Die Küchenkultur deutscher Spitzenköche ist etwas Erhabenes, das Werk ausgefeilter Präzisionshandwerker. Eine Show hoch dekorierter Protagonisten. Doch abseits dieser Manege zimmern junge Kochfanatiker und kulinarische Quereinsteiger an der Neuausrichtung der deutschen Restaurantkultur.
Und diese Neuausrichtung entsteht hauptsächlich in Berlin, wo man erfrischend ideologiefrei kocht. Auch in anderen Teilen des Landes, selbst im hartnäckig frankophilen Südwesten, macht sich ein Aufbruch bemerkbar, erobern neue junge Köche die Herde, Küchenchefs, die weder der immer noch tonangebenden Nouvelle Cuisine folgen, noch der längst abgehalfterten Molekulargastronomie etwas abgewinnen können. Und sie blättern auch nicht in den Kochbüchern der derzeit extrem angesagten skandinavischen Spitzenköche. Es braucht keine Vorbilder mehr.

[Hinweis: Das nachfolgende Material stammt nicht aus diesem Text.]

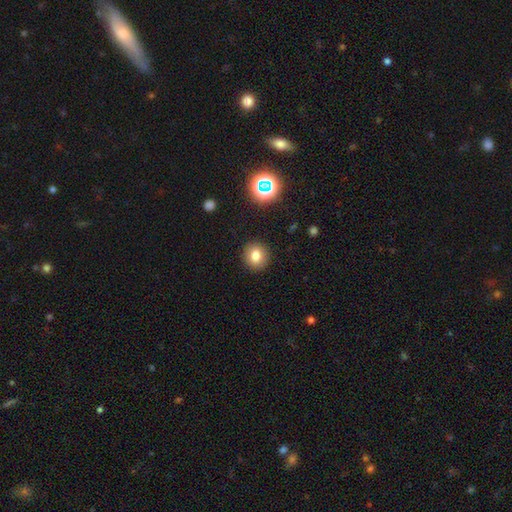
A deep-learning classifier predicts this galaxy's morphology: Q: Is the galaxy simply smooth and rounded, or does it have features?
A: smooth — 78%.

Dabei kann dann etwas Exaltiertes entstehen, wie die geniale Farben und Gemüseküche von Andree Köthe und Yves Ollech aus Nürnberg. Oder die fein abgestimmten, verblüffend einfachen und dennoch außerordentlich erlebnisreichen Kreationen von Marco Müller in Berlin. Man kann sich, wie Michael Höpfl in Berlin, von seinem Chef täglich die besten Produkte des Brandenburger Umlands anliefern lassen, man kann das Kochen aber auch spirituell verstehen, wie das Ludwig Cramer-Klett und sein Küchenchef Robert Kettner im Szenerestaurant Katz Orange tun. Sie wollen mit ihrem Essen einfach nur Glück erzeugen, das von innen kommt.
Völlig befreit. Und bei sich selbst angekommen.
Und man kann sich völlig frei an allen Küchenkulturen der Neuzeit bedienen, wie das Axel Krause in Deidesheim tut. Ihm ist es egal, woher das Produkt kommt und welche Technik er anwenden muss: Hauptsache die Kreation wird unverwechselbar und trägt seine Signatur.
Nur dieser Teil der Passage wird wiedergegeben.